Rant: Linux Wars

So, I got into Linux almost 15 years ago now. Back in the day, Linux was about having a cheap and convenient UNIX-like system for those who couldn’t afford expensive Sun hardware at home or who wanted to get more involved with understanding and hacking on the internals. Linux benefited enormously from the fallout of the “UNIX Wars”, which had seen different UNIX vendors attacking one another, huge amounts of fragmentation etc., before a re-unification effort centered around common standards, like POSIX (and later, SUS). Yes, these standards are not perfect, but they send a strong message of intent.

Because we had common standards for low-level pieces, for interoperability, etc. we could at least make an effort to have portable software between very different systems. The reality wasn’t always rosy, but the intent was there. Everything from networked filesystems (NFS) to graphical desktop (X) was centered around understanding that there were “others” out there you needed to play nicely with. You could go implement some shiny new feature in a silo, or make your version do things in a radically new way, but the implosion of the UNIX market had demonstrated the futility of doing that in a vacuum without putting some effort into common solutions that others were going to get behind. Or at least not intentionally doing things differently in a way that couldn’t be easily integrated with other systems later on.

And then Linux grew up and became all sexy. Those involved started changing, not necessarily in bad ways, but just different. Suddenly not everyone enjoyed using terminals, typing commands, or having various daemons and services around. They wanted something for “mainstream” users that had all the fluff and shine of other Operating Systems. And so various projects spawned up over the last decade, seemingly out of a necessity, following the “Bazaar is always best” philosophy (which typically also comes with a hefty dose of libertarian-like laissez-faire thinking). New protocols, new interfaces, whole new approaches just kind of happened on us without any real co-ordinated thinking at a much higher level. So now we have many difference folks pulling in different directions. And each year one “Linux” becomes more different than the next “Linux”. Some want compatibility and standards based development (even if it’s lousy at times). Others want “OMG, not some lame standard, pah! we’re the best! just do it!” and for Linux to do its own thing entirely. Neither approach is entirely correct, nor entirely wrong. But we’re not learning from UNIX either.

Anyway. Now would be a very great time for us to take a deep breath and ask ourselves if we want to have the next ten years be like the last. Do we want to continue along a path that is going to increasingly see two, three, or more “solutions” to common Linux issues, with vendors getting behind one or another, and folks criticizing projects for NIH mentality? Or do we want to have a moment of Zen where we realize we’d be better off playing nicely together on a more comprehensive approach to world domination? I personally would like to see industry standards bodies like the Linux Foundation drive a few years of stabilization and standardization wherein we get behind common Linux ways to do things so we don’t turn into the next incarnation of UNIX.

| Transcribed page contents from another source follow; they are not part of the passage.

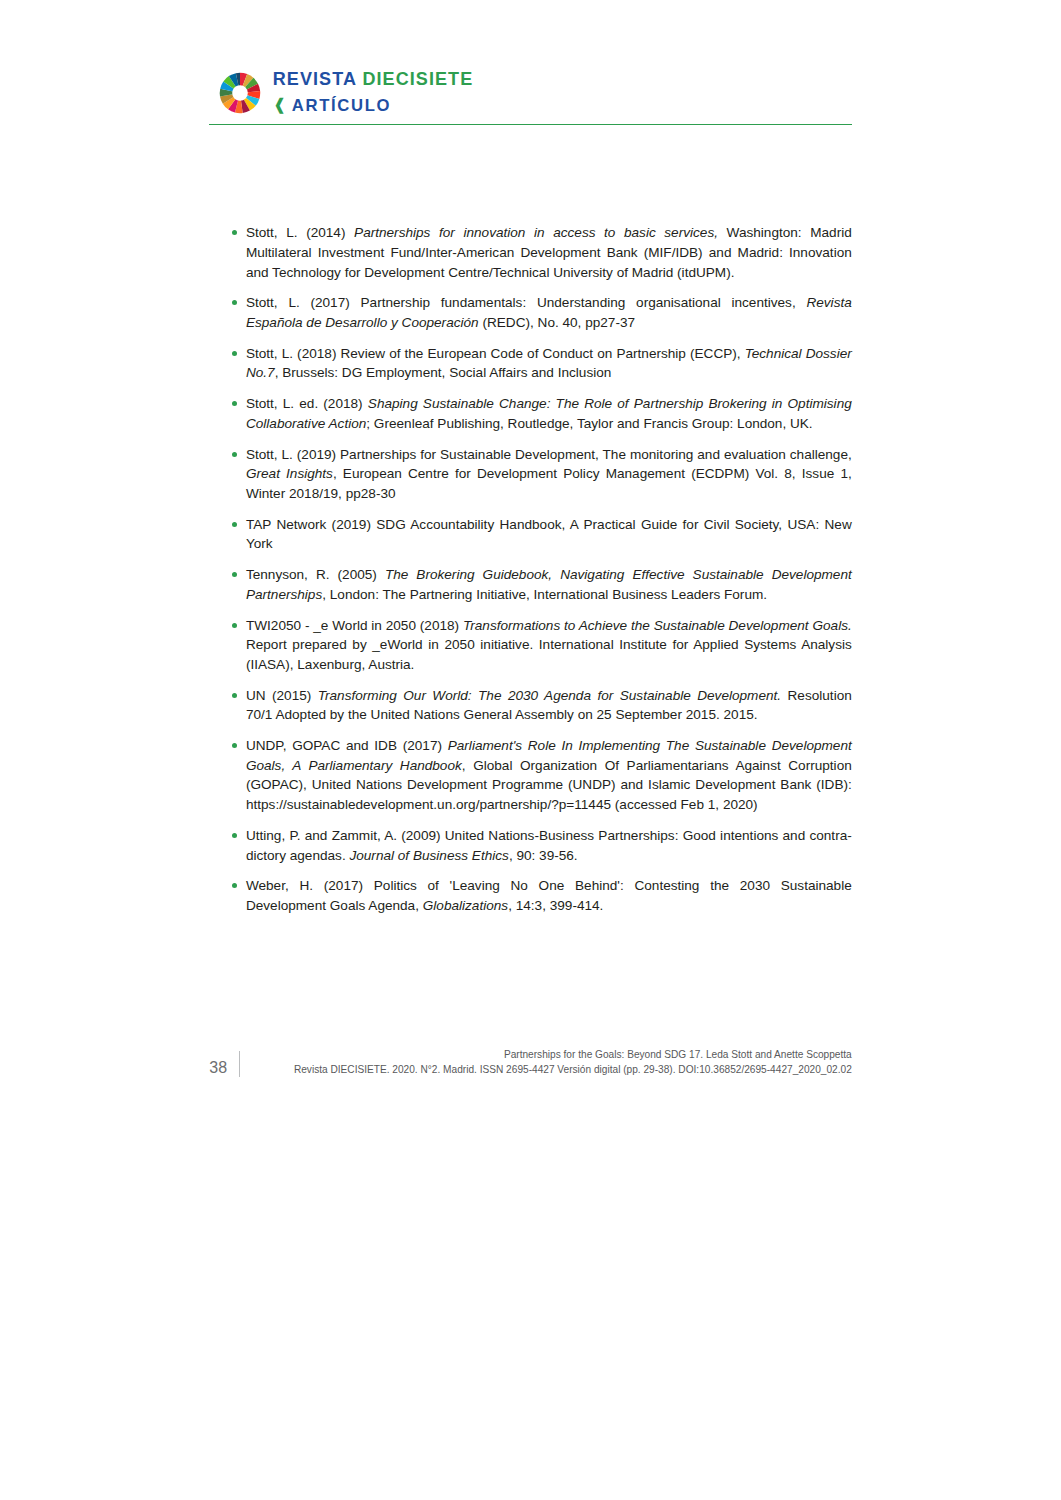REVISTA DIECISIETE
❰ ARTÍCULO
Stott, L. (2014) Partnerships for innovation in access to basic services, Washington: Madrid Multilateral Investment Fund/Inter-American Development Bank (MIF/IDB) and Madrid: Innovation and Technology for Development Centre/Technical University of Madrid (itdUPM).
Stott, L. (2017) Partnership fundamentals: Understanding organisational incentives, Revista Española de Desarrollo y Cooperación (REDC), No. 40, pp27-37
Stott, L. (2018) Review of the European Code of Conduct on Partnership (ECCP), Technical Dossier No.7, Brussels: DG Employment, Social Affairs and Inclusion
Stott, L. ed. (2018) Shaping Sustainable Change: The Role of Partnership Brokering in Optimising Collaborative Action; Greenleaf Publishing, Routledge, Taylor and Francis Group: London, UK.
Stott, L. (2019) Partnerships for Sustainable Development, The monitoring and evaluation challenge, Great Insights, European Centre for Development Policy Management (ECDPM) Vol. 8, Issue 1, Winter 2018/19, pp28-30
TAP Network (2019) SDG Accountability Handbook, A Practical Guide for Civil Society, USA: New York
Tennyson, R. (2005) The Brokering Guidebook, Navigating Effective Sustainable Development Partnerships, London: The Partnering Initiative, International Business Leaders Forum.
TWI2050 - _e World in 2050 (2018) Transformations to Achieve the Sustainable Development Goals. Report prepared by _eWorld in 2050 initiative. International Institute for Applied Systems Analysis (IIASA), Laxenburg, Austria.
UN (2015) Transforming Our World: The 2030 Agenda for Sustainable Development. Resolution 70/1 Adopted by the United Nations General Assembly on 25 September 2015. 2015.
UNDP, GOPAC and IDB (2017) Parliament's Role In Implementing The Sustainable Development Goals, A Parliamentary Handbook, Global Organization Of Parliamentarians Against Corruption (GOPAC), United Nations Development Programme (UNDP) and Islamic Development Bank (IDB): https://sustainabledevelopment.un.org/partnership/?p=11445 (accessed Feb 1, 2020)
Utting, P. and Zammit, A. (2009) United Nations-Business Partnerships: Good intentions and contradictory agendas. Journal of Business Ethics, 90: 39-56.
Weber, H. (2017) Politics of 'Leaving No One Behind': Contesting the 2030 Sustainable Development Goals Agenda, Globalizations, 14:3, 399-414.
38
Partnerships for the Goals: Beyond SDG 17. Leda Stott and Anette Scoppetta
Revista DIECISIETE. 2020. N°2. Madrid. ISSN 2695-4427 Versión digital (pp. 29-38). DOI:10.36852/2695-4427_2020_02.02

I speak only for myself, etc.


2 Responses to “Rant: Linux Wars”

  1. James Antill says:

    I think at least some of this is explained by the necessity of doing things one way N years ago, and the lack of the same today. For instance when I first started to use Linux I _needed_ my code to run on Solaris (most of the servers were Sun boxes), and there were a significant number of *BSD servers too.
    But for a long time now the only real question has been “What kind of Linux box is it?” — and even more recently, with VPSs, even that’s not a question as it’s always the arch. (of i686 or x86_64) you want running the OS you want.

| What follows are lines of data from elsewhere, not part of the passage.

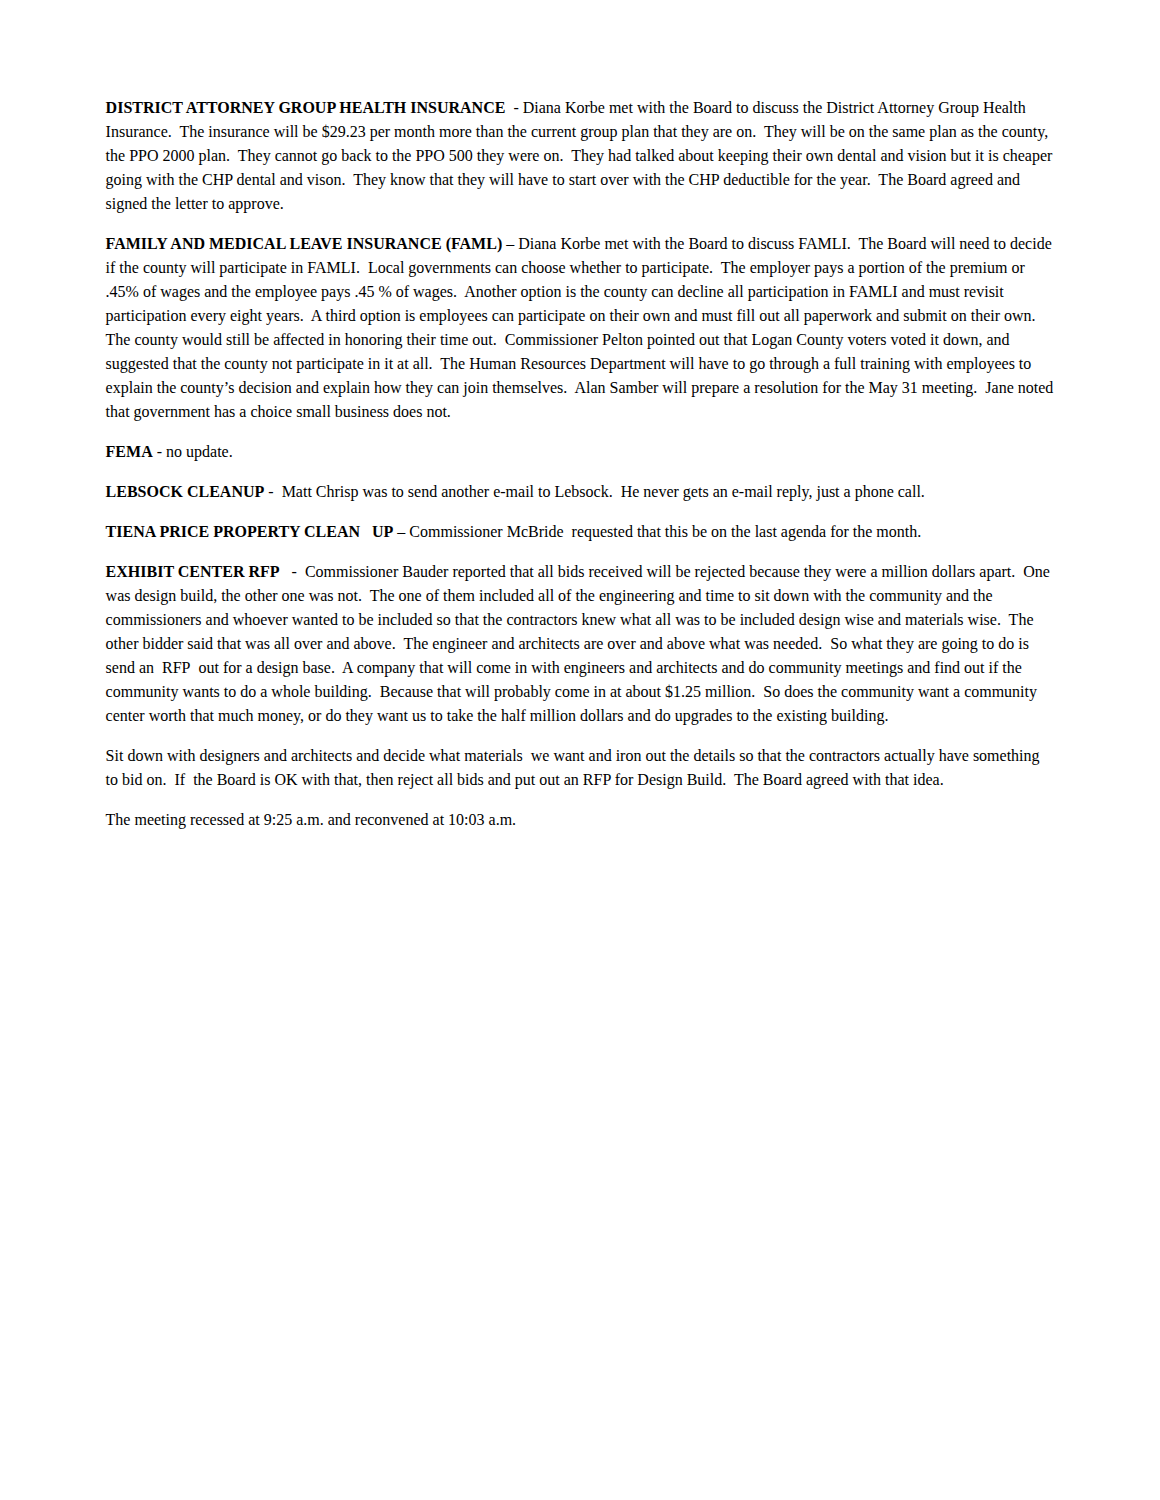DISTRICT ATTORNEY GROUP HEALTH INSURANCE - Diana Korbe met with the Board to discuss the District Attorney Group Health Insurance. The insurance will be $29.23 per month more than the current group plan that they are on. They will be on the same plan as the county, the PPO 2000 plan. They cannot go back to the PPO 500 they were on. They had talked about keeping their own dental and vision but it is cheaper going with the CHP dental and vison. They know that they will have to start over with the CHP deductible for the year. The Board agreed and signed the letter to approve.
FAMILY AND MEDICAL LEAVE INSURANCE (FAML) – Diana Korbe met with the Board to discuss FAMLI. The Board will need to decide if the county will participate in FAMLI. Local governments can choose whether to participate. The employer pays a portion of the premium or .45% of wages and the employee pays .45 % of wages. Another option is the county can decline all participation in FAMLI and must revisit participation every eight years. A third option is employees can participate on their own and must fill out all paperwork and submit on their own. The county would still be affected in honoring their time out. Commissioner Pelton pointed out that Logan County voters voted it down, and suggested that the county not participate in it at all. The Human Resources Department will have to go through a full training with employees to explain the county’s decision and explain how they can join themselves. Alan Samber will prepare a resolution for the May 31 meeting. Jane noted that government has a choice small business does not.
FEMA - no update.
LEBSOCK CLEANUP - Matt Chrisp was to send another e-mail to Lebsock. He never gets an e-mail reply, just a phone call.
TIENA PRICE PROPERTY CLEAN UP – Commissioner McBride requested that this be on the last agenda for the month.
EXHIBIT CENTER RFP - Commissioner Bauder reported that all bids received will be rejected because they were a million dollars apart. One was design build, the other one was not. The one of them included all of the engineering and time to sit down with the community and the commissioners and whoever wanted to be included so that the contractors knew what all was to be included design wise and materials wise. The other bidder said that was all over and above. The engineer and architects are over and above what was needed. So what they are going to do is send an RFP out for a design base. A company that will come in with engineers and architects and do community meetings and find out if the community wants to do a whole building. Because that will probably come in at about $1.25 million. So does the community want a community center worth that much money, or do they want us to take the half million dollars and do upgrades to the existing building.
Sit down with designers and architects and decide what materials we want and iron out the details so that the contractors actually have something to bid on. If the Board is OK with that, then reject all bids and put out an RFP for Design Build. The Board agreed with that idea.
The meeting recessed at 9:25 a.m. and reconvened at 10:03 a.m.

    So, to put it another way, there was a huge incentive to “be compatible” and now there is almost no incentive to do so.

  2. Brotherred says:

    Great thought provoking post Jon,

    I have been a GNU Linux user for some time but still tend to play in the higher level areas. Currently I run Mandriva and maybe soon Magia.

    You speak of Fragmentation and the two major issues I have seen in that arena are Beryl vs. Compiz and now Xorg vs. Wayland. Clearly there are other possibly more well known or of bigger issue topics out there but those are the ones that I think of.

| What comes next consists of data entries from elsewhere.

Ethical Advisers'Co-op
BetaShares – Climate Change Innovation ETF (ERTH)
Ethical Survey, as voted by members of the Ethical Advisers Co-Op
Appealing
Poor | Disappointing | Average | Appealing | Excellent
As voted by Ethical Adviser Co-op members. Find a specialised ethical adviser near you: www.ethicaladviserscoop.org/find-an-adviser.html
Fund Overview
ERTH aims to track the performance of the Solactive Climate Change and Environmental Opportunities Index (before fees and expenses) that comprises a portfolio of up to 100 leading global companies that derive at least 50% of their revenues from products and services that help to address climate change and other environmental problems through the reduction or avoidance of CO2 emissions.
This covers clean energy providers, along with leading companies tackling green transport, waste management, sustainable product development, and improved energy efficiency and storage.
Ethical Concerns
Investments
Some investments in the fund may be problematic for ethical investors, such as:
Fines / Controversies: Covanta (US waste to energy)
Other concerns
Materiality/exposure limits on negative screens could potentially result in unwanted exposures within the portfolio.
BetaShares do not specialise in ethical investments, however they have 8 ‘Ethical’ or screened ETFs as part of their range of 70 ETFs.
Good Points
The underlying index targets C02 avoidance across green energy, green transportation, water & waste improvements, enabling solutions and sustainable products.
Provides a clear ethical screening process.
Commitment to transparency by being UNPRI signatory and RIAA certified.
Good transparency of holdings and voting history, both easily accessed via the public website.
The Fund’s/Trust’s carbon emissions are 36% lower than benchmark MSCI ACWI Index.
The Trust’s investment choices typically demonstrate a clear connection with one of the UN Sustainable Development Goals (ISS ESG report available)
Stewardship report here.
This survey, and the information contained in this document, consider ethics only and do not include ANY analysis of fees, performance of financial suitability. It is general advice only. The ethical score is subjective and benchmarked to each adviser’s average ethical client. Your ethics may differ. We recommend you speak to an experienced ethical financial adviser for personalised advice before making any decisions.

    Sure Android has its own self made fragmentation issues but for me that is a different topic. Also we may have GNU Linux fragmentation between the Android(s) vs. Meego vs. Ubuntu Unity vs. Chrome OS vs. Whatever Embedded Linux. Here I will stake my live free or die hopes on Meego.

    More to what seems to be your point is that the LSB has been said to be a failure but I do not know all of the reasons why. With or with out it I think it has been a good few years for Desktop Linux in general. If only for some name recondition and more common support from hardware manufactures. More good stuff along those lines is that there are a growing number of Linux only hardware vendors. Which because as it is separate from elusive branding and is open source can be great for all OSes. Though Microsoft would never admit such a thing.

    Anyway all of that is to restate my Xorg vs. Wayland questions. Wayland looks great for the desktop given time to mature. If given that same time to mature it might be equally great as Xorg is now for the everything that is not a desktop or other graphics heavy environment. Who knows.

    So those are my thoughts as scattered as they are thanx for the post.